Warum sind Naturfilme so teuer? Die Darsteller wollen keine Gage, die Kulissen stehen schon in der Gegend herum ...

Man arbeitet zuweilen zwei Jahre an einem guten Film und da sind ja mehrere Menschen beteiligt die ganze Zeit, mindestens zwei Kameraleute und ein Assistent, dann kommen die Cutter dazu, Musik muss komponiert, eine Farbkorrektur gemacht werden. Und man muss auch erst mal die Ausrüstung kaufen. Die Technik ist super, aber unglaublich teuer und kurzlebig, nach ein paar Jahren ist sie schon wieder veraltet. Wir waren vor mehr als zehn Jahren die ersten deutschen Tierfilmer, die auf HD gedreht haben, die Kamera hat damals eine kleine sechsstellige Summe gekostet, jetzt steht sie hier wertlos herum und verstaubt. Und auch wenn die Darsteller selbst nichts bekommen, ist man auf Unterstützung anwiesen, von Förstern, Naturschützern, denen man dann auch mitunter etwas spendet. Vor allem aber sind es am Ende in der Regel immer doppelt so viele Drehtage wie die 100 bis 150, die man kalkuliert hat und die im Vertrag stehen.

Filme von Jan Haft

Einige der prämierten Werke von Jan Haft: „Die Geschichte der Blumenwiese“, „Wilde Türkei“, „Mein Isental“, „Mythos Wald“, „Das Kornfeld“, „Wildes Skandinavien – Norwegen“, „Das Grüne Wunder“. Zuletzt konnte man von ihm die Dokumentation „Great Smoky Mountains“ im Fernsehen sehen. Am 24. September kommt der Film „Magie der Moore“ bundesweit in die Kinos.

Sie drehen ja auch fürs Kino ...

Ja, am 24. September läuft unser zweiter Kinofilm bundesweit an, „Magie der Moore“ wird er heißen. Unser Film über den Wald, „Das grüne Wunder“, war sehr erfolgreich.

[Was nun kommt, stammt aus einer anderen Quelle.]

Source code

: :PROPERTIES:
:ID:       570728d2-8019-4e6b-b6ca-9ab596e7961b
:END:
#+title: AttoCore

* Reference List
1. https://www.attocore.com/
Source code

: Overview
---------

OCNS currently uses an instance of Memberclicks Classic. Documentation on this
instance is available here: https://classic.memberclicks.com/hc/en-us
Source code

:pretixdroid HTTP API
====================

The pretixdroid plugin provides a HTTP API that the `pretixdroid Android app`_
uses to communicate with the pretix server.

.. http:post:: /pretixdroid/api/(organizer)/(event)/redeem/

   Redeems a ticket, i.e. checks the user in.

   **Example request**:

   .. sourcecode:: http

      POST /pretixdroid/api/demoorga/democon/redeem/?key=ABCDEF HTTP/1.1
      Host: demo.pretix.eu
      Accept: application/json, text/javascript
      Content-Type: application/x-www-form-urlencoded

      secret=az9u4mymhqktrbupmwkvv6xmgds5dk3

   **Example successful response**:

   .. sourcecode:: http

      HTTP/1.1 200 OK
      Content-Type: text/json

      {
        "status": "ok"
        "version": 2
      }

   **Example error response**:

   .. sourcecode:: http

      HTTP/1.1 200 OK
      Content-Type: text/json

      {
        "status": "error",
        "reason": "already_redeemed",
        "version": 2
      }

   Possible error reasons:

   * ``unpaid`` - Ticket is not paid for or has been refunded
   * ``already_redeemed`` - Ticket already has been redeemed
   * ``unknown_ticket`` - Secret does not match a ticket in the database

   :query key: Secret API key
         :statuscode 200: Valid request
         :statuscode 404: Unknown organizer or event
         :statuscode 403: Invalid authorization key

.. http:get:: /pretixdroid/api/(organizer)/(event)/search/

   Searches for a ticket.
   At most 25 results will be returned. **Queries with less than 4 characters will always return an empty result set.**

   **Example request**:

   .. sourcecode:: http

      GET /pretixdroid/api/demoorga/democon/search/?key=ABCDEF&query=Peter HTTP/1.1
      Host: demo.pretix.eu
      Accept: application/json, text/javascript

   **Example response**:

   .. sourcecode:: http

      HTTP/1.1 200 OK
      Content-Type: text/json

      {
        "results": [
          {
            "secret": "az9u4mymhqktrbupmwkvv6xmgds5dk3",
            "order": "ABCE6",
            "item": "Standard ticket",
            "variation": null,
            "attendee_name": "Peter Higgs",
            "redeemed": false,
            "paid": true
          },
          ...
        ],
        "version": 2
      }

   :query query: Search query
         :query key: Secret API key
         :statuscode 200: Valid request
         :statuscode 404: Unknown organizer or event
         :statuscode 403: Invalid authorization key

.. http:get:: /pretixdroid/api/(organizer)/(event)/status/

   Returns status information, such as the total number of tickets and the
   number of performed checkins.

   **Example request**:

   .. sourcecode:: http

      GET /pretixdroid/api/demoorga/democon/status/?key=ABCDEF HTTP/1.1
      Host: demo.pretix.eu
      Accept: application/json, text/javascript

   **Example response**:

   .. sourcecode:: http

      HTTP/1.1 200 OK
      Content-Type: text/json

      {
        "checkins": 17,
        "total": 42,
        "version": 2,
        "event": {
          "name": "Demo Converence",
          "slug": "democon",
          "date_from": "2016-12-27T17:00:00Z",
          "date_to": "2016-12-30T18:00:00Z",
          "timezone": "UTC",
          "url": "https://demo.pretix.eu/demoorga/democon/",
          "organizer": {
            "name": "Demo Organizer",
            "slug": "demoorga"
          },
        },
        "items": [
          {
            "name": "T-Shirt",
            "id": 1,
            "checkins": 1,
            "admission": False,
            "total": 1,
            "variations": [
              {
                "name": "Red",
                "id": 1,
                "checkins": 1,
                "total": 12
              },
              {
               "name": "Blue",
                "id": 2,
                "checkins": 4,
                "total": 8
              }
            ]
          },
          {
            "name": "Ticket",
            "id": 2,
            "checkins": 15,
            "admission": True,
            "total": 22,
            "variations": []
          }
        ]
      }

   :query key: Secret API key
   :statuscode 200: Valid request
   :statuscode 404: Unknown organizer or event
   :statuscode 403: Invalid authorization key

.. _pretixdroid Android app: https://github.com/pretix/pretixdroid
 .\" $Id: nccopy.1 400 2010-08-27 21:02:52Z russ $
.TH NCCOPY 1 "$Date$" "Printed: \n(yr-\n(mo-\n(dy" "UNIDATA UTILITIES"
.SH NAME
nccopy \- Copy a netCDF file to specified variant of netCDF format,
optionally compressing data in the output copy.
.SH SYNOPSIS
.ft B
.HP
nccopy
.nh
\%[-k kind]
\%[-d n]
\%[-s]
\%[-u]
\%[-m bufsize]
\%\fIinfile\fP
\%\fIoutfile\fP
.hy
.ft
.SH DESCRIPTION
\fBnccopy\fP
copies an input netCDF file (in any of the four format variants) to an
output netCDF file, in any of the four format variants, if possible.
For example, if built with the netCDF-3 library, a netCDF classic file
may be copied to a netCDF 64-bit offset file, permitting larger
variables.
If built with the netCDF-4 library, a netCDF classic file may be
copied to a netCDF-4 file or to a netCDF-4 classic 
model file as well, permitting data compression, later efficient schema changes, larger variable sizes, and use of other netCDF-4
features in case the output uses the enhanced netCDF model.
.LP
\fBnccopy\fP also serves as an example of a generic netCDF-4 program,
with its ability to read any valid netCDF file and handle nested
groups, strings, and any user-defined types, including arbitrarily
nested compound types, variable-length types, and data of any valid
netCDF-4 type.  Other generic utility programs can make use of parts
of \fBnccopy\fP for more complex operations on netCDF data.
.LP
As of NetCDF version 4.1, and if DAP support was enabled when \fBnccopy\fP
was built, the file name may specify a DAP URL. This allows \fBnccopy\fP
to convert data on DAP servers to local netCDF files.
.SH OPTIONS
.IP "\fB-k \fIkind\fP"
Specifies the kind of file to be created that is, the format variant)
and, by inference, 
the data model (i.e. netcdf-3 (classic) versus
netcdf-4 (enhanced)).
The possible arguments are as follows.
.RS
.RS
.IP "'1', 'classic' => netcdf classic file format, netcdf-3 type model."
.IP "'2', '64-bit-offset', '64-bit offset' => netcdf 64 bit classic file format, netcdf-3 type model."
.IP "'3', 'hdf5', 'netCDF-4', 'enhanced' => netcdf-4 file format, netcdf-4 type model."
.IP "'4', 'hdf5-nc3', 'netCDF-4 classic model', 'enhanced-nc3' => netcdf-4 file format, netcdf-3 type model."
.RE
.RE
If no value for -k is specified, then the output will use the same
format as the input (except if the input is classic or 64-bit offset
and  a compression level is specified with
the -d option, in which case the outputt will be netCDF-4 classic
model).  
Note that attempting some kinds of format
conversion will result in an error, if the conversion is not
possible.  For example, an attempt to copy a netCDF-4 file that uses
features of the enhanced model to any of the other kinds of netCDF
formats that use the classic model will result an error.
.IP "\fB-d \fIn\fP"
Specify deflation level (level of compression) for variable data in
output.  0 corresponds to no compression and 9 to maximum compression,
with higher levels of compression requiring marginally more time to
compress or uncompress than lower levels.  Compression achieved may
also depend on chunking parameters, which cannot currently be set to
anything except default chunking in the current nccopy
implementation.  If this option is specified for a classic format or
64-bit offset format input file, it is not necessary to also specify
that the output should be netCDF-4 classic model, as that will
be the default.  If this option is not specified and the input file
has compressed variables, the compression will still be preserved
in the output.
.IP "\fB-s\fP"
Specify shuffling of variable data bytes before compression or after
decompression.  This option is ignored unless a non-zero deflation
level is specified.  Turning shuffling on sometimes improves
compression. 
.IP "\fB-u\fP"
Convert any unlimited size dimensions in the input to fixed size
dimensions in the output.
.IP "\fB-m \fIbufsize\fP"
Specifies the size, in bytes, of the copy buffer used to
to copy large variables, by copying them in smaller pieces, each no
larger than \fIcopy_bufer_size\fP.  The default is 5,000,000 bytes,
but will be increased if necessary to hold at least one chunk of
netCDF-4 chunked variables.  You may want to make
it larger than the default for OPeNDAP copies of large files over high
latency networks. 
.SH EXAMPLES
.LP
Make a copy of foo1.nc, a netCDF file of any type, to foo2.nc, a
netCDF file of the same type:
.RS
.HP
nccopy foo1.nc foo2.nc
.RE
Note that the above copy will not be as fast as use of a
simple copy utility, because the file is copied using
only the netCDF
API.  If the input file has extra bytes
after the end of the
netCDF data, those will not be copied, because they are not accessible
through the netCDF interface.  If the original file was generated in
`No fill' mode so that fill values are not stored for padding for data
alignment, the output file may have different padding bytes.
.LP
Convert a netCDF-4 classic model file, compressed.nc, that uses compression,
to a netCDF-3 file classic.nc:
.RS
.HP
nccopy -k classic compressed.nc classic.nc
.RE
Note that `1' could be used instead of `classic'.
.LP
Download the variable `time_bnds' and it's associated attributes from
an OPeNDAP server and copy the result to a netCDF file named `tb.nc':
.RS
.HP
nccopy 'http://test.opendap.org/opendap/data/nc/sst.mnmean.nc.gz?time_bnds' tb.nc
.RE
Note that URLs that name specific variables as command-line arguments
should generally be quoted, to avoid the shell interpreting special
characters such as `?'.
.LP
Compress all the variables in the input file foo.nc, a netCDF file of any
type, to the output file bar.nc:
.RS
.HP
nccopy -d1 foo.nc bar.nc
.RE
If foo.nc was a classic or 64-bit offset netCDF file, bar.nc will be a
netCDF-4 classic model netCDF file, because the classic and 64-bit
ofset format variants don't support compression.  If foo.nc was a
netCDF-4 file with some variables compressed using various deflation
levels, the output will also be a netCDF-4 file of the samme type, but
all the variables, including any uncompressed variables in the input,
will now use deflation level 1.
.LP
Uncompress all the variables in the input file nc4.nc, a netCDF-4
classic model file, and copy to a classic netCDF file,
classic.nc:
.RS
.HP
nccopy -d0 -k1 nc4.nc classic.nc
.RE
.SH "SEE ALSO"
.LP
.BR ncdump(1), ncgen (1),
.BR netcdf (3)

Das hat mich überrascht aber natürlich auch sehr gefreut.

Ich stelle mir den Beruf des Naturfilmers einerseits sehr spannend vor, man sieht viel von der Welt, beobachtet Tiere, die sonst kaum jemand mit eigenen Augen sehen wird – andererseits steckt man die Hälfte der Zeit in irgendeinem Tarnversteck und dreht Däumchen. Ist das ein realistisches Bild?

Weniger als man landläufig meint. Wir sitzen ja auch viel im Büro, arbeiten an Texten, recherchieren und telefonieren, oder sitzen im Auto und warten auf das richtige Wetter. Aber natürlich hockt man auch oft im Tarnzelt. Zum Beispiel beim Auerhahn geht man am frühen Nachmittag rein ins Tarnzelt, am späten Nachmittag kommen die Auerhähne angeflogen und sitzen oben in den Bäumen und warten bis zum nächsten Morgen, um dann runterzufliegen und zu balzen. Das heißt, wenn ich das filmen will, muss ich 16 Stunden im Tarnzelt sitzen und warten.

Kämpfende Hirschkäfer

Was macht man, während man wartet? Wie vergeht die Zeit?

Ich bin eigentlich ein ziemlich hektischer und wenig ausgeglichener Mensch, so dass mir das nicht unbedingt zupass kommt. Aber wenn man da drin hockt, kommt man total runter. Man erledigt Dinge mit seinem leise gestellten Smartphone, schreibt E-Mails, liest, beschäftigt sich mit dem Drehbuch. Oder man hat zum Beispiel einen Vogelführer dabei und macht sich Gedanken über die Viecher, die man draußen sieht. Ja, und dann wartet man eben auf diesen einen Moment und ist total fokussiert und die Anspannung ist riesig, weil der Dreh sollte dann ja auch gelingen angesichts des hohen Aufwands. Die Zeit vergeht dann doch viel schneller, als man meinen würde. Ich habe noch nie von einem Kollegen gehört, dass er es nicht mehr aushält, weil es so öde ist.

Sie leben auch heute noch mit vielen Tieren zusammen?

Ja, ein paar Sachen sind aus der Kindheit geblieben. Es gibt ein Terrarium mit kleinen Fröschchen, wir haben drei Hasen und einen Fuchs, den wir mit der Flasche aufgezogen haben, dann Ponys, zwei Esel und so weiter. Nicht so exotisch, aber wir leben auf dem Land und haben etwas Platz. Wir haben ein paar Hektar Feuchtwiesen, die wir extra für Schmetterlinge gestalten, eine Heuwiese für die Pferde und versuchen, möglichst viele Tiere und Pflanzen gedeihen zu lassen und anzulocken, die wir dann mitunter auch im eigenen Garten filmen können.

Welches Tier würden Sie am liebsten einmal vor die Kamera bekommen?

Den Schneckenkanker. Das ist ein Riesenweberknecht, ein Eiszeitrelikt. Den gibt es im Taunus, im Bayerischen Wald, in den Alpen und anderswo, er ist aber unglaublich selten und kommt nur ganz selten an die Oberfläche. Den habe ich schon mehrfach gesucht, aber nie gefunden. Ein wahres Phantom. Dieses Viech will ich unbedingt mal sehen und vor allem auch filmen.